During the early planning phase for this year's New Zealand Festival of Motor Racing at Hampton Downs, it's highly unlikely the organisers would have envisaged just how poignant it would to celebrate Porsche in 2016.
No one would have guessed that by the end of the 2015 international motor racing season, there would be a Kiwi who had won the Le Mans 24 Hour, and a fellow New Zealander would have been crowned the World Endurance Championship winner.
To cap it all off, both Earl Bamber (Le Mans winner) and Brendon Hartley (WEC winner) are Porsche factory works drivers.
The festival is held over two consecutive weekends, January 15-17 and 22-24, and both drivers will be on hand to demonstrate two very special cars. In a rare move, the Porsche museum in Stuttgart, Germany, has shipped out a 1977 Porsche 935 and a 1998 WSC LMP1 Prototype.
The forerunner of the 1998 WSC LMP1 car was the WSC-95 that won Le Mans in 1996 and 1997. Only two cars were built and the 1998 version made its last appearance in anger at the Petit Le Mans in the United States where it finished second, and the WSC-98 was retired at the end of 1998.
On the other hand, the 935 dominated global sports car racing in the late 1970s. It was the factory-racing version of the Porsche 911 turbo built for the FIA-Group 5 category. It was developed from the Carrera RSR 2.1 turbo prototype, which had finished second at Le Mans 24 Hours the previous year.
1977 was the start of a brilliantly successful career for the Type 935, which appeared in large numbers throughout the world in many shapes and sizes as race teams tried to find more speed. It won the 1979 Le Mans 24 Hour outright and many other endurance events, with an envious record of 123 wins from 370 starts.
"This will be the first time I'll actually be driving at the festival. I went last year, but only as a spectator, so it should be fun this time," said Hartley.
"I've never raced at Hampton Downs before and only done a few laps in a road car. So it's going to be great to go for a skid in a couple of factory racecars and I'm really looking forward to enjoying myself.
"I'm making the most of time back home in New Zealand, and while these weekends are a type of commitment, there are very enjoyable ones.
"I won't actually call it a job and it's great to be able to come back and do these things before heading to the US for the Daytona 24 Hour."
Bamber is in the same space as Hartley and it'll be a treat for fans to see two factory drivers showcasing some cool cars.
"I can't wait to get behind the wheel of the 935 and the prototype," he said. "It'll be so good to turn a few laps in the cars and while we won't be at full race pace, we'll be able to push them along a bit.
"Being able to drive these cars in front of all the Kiwi fans at home is pretty special, as I don't get to drive race cars at home much at all these days, so it makes the weekend special for me.
"The fans who have been watching our seasons on television will be able to get up close and see and hear these cars live. I can't wait."

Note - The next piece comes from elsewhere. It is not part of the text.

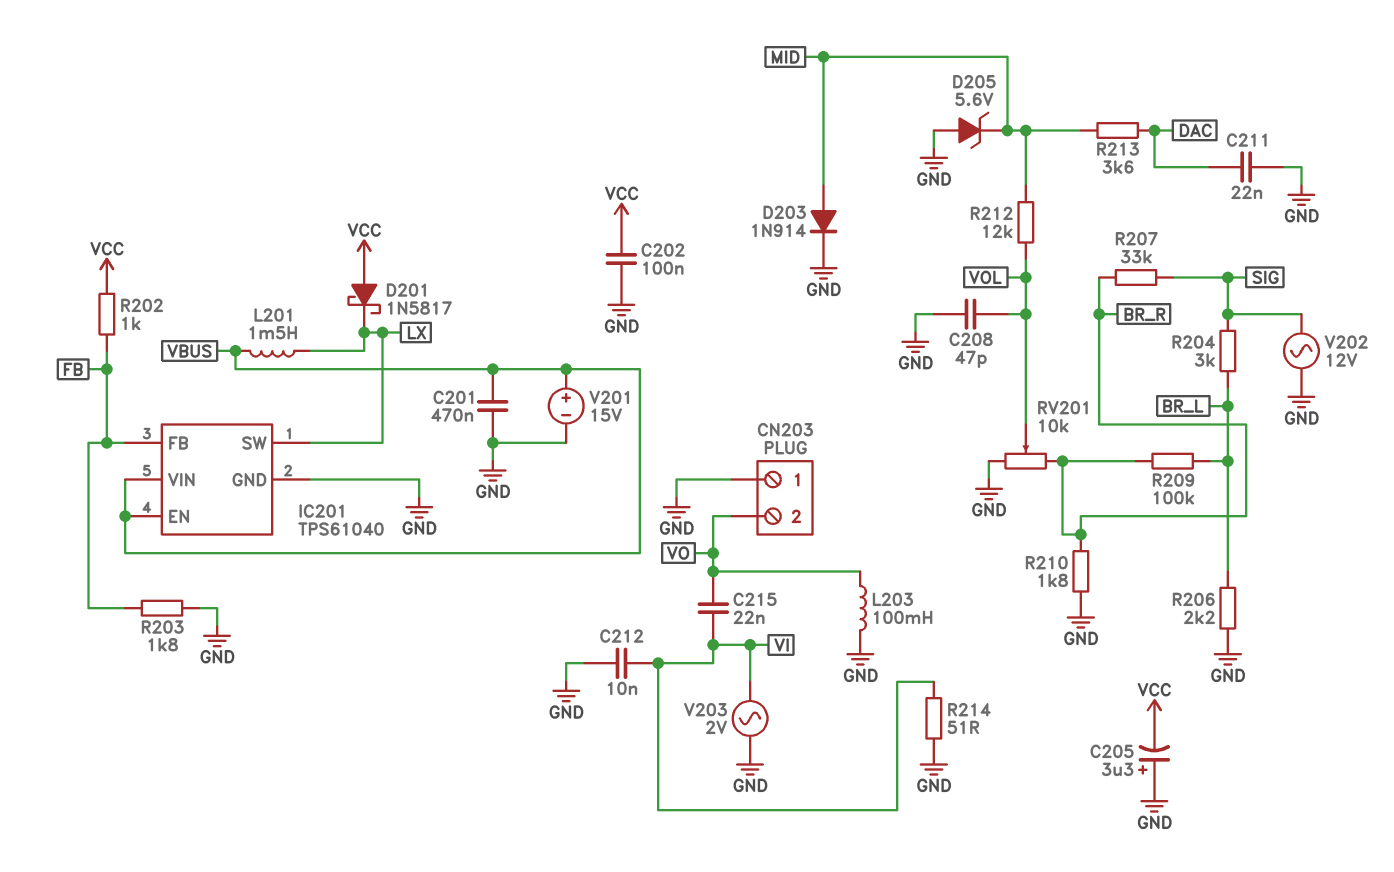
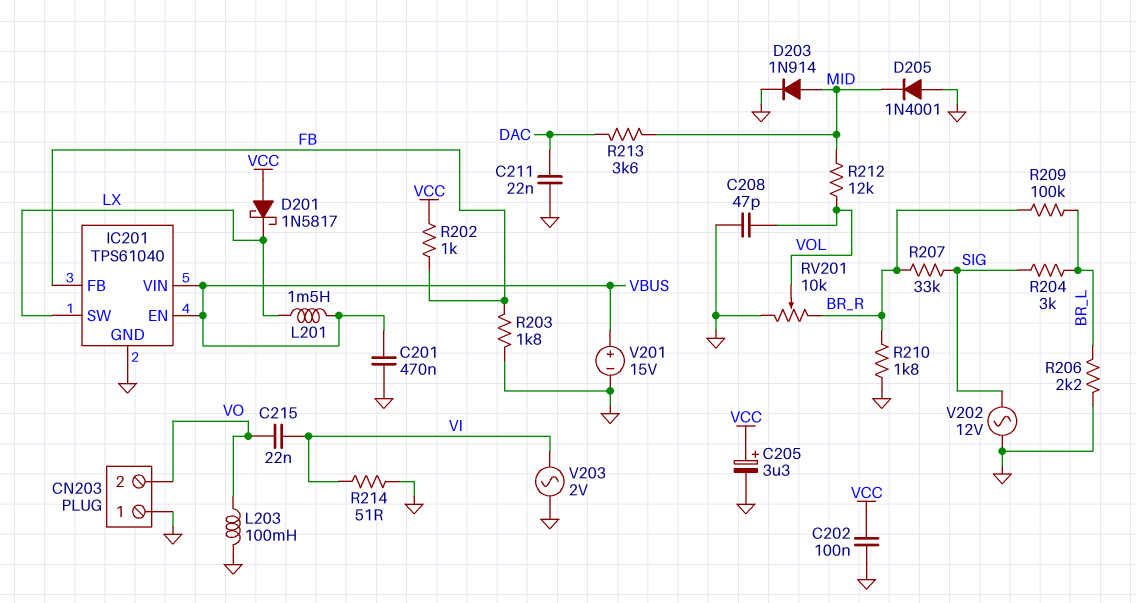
C205: 3.3uF (plus GND, minus VCC) -> 3.3uF (plus VCC, minus GND)
C212: 10nF (GND, VI) -> none
D205: zener 5.6V (A GND, K MID) -> diode 1N4001 (A GND, K MID)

The German manufacturer will also have two other factory cars at Hampton Downs - a 918 Spyder (the latest Porsche supercar) and a full-size model of the 919 Hybrid LMP1 car so successfully campaigned by Hartley and Bamber in 2015.
As well as Porsches, this weekend there is a full dance card of motor racing, including Formula 5000, Historic Muscle Cars and Pre-65, plus numerous other single seater and tin-top classes.